The risk for depression markedly rises during the 5-6 years leading up to the cessation of menstruation, known as the menopause transition. Exposure to extreme estradiol levels may help explain this increase but few studies have examined individual sensitivity to estradiol in predicting perimenopausal depression.
The current study recruited 101 perimenopausal women. During Phase 1, we quantified each woman’s sensitivity to changes in estradiol using 12 weekly measures of estrone-3-glucuronide (E1G), a urinary metabolite of estradiol, and concurrent depressive symptoms. The weekly cortisol awakening response was measured to examine the hypothalamic-pituitary-adrenal (HPA) axis in mediating mood sensitivity to estradiol.
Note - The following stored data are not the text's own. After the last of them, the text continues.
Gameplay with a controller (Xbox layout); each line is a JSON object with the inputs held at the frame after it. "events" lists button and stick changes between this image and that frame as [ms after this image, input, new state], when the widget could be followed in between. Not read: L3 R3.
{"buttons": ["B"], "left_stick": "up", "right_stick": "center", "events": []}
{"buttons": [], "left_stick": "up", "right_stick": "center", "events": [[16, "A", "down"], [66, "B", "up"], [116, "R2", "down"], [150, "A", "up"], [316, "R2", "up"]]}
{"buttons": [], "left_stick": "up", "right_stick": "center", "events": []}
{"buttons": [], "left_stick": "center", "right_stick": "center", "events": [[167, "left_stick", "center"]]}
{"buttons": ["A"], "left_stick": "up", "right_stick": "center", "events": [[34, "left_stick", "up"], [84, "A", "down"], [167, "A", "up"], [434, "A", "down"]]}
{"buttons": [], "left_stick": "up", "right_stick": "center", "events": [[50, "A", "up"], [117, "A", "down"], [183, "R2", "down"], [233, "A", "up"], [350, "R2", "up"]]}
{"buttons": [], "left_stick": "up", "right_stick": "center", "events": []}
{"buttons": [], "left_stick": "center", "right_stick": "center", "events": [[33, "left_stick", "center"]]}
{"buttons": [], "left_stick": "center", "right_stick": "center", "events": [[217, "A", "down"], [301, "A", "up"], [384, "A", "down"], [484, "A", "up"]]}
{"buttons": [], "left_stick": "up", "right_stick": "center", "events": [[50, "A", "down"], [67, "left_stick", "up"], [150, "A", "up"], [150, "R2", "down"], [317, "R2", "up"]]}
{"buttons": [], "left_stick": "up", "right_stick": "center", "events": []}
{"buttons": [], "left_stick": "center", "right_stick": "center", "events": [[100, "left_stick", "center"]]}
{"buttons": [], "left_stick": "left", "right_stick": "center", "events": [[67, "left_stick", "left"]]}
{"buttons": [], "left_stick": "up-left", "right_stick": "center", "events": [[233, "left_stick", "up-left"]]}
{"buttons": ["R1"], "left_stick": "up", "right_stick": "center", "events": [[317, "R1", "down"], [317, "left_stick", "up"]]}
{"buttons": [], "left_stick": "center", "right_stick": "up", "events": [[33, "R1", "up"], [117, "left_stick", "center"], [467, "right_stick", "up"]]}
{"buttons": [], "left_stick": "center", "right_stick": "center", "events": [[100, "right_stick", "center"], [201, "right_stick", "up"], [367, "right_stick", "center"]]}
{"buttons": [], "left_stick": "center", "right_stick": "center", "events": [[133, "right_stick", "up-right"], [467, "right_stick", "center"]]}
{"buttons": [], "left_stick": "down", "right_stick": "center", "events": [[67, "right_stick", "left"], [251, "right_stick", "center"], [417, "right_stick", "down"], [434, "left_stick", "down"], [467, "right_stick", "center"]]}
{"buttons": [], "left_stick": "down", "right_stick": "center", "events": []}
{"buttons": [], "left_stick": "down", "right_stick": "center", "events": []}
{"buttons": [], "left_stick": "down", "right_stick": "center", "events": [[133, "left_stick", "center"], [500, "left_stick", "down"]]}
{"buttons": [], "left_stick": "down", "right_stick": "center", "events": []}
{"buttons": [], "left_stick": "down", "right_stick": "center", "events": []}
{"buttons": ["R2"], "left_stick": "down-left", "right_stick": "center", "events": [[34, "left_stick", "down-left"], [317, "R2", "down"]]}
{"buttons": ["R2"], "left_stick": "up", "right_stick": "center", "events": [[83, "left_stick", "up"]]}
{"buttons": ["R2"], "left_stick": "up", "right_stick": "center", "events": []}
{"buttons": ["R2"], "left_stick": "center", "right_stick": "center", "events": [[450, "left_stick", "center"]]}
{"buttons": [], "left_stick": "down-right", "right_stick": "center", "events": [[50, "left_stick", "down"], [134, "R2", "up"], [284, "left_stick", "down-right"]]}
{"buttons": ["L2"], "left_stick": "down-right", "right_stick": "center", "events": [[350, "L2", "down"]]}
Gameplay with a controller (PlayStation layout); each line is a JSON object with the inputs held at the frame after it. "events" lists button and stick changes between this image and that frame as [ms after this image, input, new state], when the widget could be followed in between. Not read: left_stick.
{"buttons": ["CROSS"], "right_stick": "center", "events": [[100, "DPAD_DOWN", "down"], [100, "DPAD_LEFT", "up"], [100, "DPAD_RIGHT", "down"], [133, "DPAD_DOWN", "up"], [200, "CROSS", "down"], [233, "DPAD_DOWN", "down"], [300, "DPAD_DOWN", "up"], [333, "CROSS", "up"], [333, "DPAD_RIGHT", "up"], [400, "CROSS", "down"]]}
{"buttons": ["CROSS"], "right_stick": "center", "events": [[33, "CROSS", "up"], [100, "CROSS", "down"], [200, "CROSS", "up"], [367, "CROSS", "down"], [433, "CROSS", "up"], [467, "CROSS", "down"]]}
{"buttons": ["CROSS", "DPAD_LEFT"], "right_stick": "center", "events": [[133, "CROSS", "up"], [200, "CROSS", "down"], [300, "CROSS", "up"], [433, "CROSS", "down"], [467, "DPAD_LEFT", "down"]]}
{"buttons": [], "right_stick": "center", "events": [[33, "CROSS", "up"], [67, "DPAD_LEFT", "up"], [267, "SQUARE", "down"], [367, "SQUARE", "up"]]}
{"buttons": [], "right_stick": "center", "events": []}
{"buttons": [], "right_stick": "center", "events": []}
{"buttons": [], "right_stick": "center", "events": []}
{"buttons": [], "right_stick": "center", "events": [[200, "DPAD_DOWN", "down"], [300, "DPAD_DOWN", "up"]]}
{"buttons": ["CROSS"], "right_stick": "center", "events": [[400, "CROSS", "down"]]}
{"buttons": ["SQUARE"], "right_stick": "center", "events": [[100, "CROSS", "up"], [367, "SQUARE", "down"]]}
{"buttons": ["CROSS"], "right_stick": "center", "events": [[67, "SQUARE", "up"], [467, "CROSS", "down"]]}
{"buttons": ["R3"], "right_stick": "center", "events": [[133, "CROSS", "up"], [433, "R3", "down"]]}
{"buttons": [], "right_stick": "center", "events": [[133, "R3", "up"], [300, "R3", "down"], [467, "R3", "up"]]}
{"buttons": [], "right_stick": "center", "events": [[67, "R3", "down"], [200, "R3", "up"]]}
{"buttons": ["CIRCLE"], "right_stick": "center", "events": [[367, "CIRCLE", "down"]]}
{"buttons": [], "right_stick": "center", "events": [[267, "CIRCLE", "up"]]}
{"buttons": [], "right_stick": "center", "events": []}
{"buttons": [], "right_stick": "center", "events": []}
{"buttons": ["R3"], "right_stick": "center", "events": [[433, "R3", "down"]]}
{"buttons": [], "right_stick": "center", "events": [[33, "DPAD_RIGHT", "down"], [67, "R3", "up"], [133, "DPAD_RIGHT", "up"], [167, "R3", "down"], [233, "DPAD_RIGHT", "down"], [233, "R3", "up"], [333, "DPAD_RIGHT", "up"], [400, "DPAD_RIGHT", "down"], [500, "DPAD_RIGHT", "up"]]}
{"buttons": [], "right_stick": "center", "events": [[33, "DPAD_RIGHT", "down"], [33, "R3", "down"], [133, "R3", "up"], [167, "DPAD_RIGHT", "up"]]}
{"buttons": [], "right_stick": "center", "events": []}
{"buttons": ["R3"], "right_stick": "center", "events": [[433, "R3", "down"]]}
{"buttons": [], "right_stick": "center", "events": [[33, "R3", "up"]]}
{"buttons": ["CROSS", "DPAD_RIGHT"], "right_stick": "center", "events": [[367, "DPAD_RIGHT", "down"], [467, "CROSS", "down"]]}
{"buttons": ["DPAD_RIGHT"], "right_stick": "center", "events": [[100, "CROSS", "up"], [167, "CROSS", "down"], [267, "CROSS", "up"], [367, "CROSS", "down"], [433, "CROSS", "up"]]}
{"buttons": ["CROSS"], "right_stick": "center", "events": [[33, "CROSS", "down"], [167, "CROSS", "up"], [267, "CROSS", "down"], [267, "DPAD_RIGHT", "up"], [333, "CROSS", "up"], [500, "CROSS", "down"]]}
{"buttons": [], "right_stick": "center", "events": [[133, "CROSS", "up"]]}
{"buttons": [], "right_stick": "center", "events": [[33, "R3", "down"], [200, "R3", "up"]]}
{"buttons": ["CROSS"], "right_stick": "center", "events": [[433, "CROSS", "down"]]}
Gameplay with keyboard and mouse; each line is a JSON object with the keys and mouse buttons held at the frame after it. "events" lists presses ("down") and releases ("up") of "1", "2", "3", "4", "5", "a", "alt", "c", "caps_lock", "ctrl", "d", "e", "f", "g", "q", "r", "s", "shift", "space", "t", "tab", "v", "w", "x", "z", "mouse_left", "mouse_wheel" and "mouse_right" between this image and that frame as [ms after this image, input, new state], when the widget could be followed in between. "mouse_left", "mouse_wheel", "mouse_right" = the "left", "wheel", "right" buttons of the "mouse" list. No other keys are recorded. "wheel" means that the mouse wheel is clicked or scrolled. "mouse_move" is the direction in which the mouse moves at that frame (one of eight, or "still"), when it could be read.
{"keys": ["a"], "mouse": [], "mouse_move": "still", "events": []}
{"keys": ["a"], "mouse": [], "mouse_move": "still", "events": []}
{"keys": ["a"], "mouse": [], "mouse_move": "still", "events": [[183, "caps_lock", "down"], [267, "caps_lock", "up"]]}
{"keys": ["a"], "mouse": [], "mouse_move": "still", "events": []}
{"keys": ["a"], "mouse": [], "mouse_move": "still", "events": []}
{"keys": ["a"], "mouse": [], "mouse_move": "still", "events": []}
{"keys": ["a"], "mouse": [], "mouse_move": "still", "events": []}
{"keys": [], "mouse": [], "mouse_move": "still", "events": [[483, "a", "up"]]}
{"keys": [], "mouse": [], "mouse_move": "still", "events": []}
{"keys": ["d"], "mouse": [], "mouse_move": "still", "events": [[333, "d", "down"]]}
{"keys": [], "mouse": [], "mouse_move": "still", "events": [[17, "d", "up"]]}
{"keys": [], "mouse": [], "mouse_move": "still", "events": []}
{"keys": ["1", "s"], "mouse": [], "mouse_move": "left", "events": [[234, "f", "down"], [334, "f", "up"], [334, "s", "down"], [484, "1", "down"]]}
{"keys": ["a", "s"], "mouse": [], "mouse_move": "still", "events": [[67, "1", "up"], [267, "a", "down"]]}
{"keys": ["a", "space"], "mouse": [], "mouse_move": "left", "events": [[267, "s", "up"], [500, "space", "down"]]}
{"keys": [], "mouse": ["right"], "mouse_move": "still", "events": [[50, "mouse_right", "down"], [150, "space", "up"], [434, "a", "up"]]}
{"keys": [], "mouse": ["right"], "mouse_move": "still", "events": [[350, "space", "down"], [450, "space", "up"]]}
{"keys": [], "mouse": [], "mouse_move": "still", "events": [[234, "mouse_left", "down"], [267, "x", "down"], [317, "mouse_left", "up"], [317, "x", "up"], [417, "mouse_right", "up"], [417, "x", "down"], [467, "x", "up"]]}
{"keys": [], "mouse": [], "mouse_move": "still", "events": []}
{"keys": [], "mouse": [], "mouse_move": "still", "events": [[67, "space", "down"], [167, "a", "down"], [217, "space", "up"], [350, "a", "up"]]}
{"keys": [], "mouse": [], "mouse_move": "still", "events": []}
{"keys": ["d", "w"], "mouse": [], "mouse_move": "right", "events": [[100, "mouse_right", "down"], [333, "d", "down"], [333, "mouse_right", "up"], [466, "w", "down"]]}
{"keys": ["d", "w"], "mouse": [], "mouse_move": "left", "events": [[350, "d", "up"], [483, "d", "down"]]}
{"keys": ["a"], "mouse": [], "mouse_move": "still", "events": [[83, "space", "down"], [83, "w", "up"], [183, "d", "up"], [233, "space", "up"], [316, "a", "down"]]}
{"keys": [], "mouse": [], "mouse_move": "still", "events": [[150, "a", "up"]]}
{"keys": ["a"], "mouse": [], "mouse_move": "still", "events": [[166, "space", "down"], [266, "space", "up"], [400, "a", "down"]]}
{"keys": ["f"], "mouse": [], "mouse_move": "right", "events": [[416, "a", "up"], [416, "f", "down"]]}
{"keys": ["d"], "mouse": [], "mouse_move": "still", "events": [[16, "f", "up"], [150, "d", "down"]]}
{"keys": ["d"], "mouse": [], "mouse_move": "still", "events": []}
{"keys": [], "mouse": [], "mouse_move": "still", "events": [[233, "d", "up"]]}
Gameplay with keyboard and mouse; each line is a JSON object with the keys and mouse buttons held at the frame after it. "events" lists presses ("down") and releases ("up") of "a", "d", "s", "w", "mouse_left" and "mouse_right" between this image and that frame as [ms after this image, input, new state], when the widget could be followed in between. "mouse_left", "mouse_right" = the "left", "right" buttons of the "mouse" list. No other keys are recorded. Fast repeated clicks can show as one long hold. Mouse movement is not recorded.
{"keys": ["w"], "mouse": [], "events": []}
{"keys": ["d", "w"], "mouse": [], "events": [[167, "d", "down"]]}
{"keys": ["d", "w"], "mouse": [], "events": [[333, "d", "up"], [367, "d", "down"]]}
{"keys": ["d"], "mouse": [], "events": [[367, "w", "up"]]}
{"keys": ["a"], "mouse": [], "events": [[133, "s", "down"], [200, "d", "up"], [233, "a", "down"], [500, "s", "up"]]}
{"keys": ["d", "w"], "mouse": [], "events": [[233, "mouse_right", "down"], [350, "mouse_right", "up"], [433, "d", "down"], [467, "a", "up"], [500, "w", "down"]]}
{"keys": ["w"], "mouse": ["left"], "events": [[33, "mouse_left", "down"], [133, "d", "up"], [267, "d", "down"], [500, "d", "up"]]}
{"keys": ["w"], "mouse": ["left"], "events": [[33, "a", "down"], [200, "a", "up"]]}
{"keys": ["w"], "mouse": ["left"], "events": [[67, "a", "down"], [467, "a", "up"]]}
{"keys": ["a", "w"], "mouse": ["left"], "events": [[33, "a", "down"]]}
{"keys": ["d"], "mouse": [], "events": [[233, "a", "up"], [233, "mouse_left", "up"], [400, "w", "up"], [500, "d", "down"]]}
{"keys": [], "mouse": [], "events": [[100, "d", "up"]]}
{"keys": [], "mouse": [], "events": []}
In Phase 2, depressive symptoms and major depression diagnoses were assessed monthly for 9 months. The relationship between Phase 1 E1G sensitivity and Phase 2 depressive symptoms and major depressive episodes was examined. Several baseline characteristics were examined as potential moderators of this relationship.
The within-person correlation between weekly E1G and mood varied greatly from woman to woman, both in strength and direction. Phase 1 E1G mood sensitivity predicted the occurrence of clinically significant depressive symptoms in Phase 2 among certain subsets of women: those without a prior history of depression, reporting a low number of baseline stressful life events, and reporting fewer months since their last menstrual period. HPA axis sensitivity to estradiol fluctuation did not predict Phase 2 outcomes.
Mood sensitivity to estradiol predicts risk for perimenopausal depression, particularly among women who are otherwise at low risk and among those who are early in the transition.